Work to be completed —
Pull every line of the entries that has the word "shoulder".

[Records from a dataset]
------------------------------------

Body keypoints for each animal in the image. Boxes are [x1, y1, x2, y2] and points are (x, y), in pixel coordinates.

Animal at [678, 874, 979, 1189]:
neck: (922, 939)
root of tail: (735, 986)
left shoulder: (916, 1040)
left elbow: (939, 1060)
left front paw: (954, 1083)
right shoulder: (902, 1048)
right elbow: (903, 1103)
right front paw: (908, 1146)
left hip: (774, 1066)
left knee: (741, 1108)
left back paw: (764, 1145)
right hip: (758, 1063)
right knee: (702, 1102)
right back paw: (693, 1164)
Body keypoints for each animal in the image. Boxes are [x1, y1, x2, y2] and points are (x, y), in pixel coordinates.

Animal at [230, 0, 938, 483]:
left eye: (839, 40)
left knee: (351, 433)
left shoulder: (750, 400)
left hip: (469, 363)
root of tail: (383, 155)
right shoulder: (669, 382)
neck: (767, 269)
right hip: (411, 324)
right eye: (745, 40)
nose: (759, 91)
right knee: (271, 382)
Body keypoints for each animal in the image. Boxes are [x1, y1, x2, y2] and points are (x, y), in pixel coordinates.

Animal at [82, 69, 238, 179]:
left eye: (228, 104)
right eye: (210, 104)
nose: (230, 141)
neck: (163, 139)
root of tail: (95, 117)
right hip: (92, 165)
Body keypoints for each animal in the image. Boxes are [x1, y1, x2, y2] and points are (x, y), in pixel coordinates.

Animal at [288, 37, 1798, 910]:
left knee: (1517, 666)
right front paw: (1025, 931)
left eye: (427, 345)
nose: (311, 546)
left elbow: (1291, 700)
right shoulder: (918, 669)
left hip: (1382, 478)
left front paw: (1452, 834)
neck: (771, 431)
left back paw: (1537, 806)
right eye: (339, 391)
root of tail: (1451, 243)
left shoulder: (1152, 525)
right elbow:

------------------------------------

Answer space —
left shoulder: (916, 1040)
right shoulder: (902, 1048)
left shoulder: (750, 400)
right shoulder: (669, 382)
right shoulder: (918, 669)
left shoulder: (1152, 525)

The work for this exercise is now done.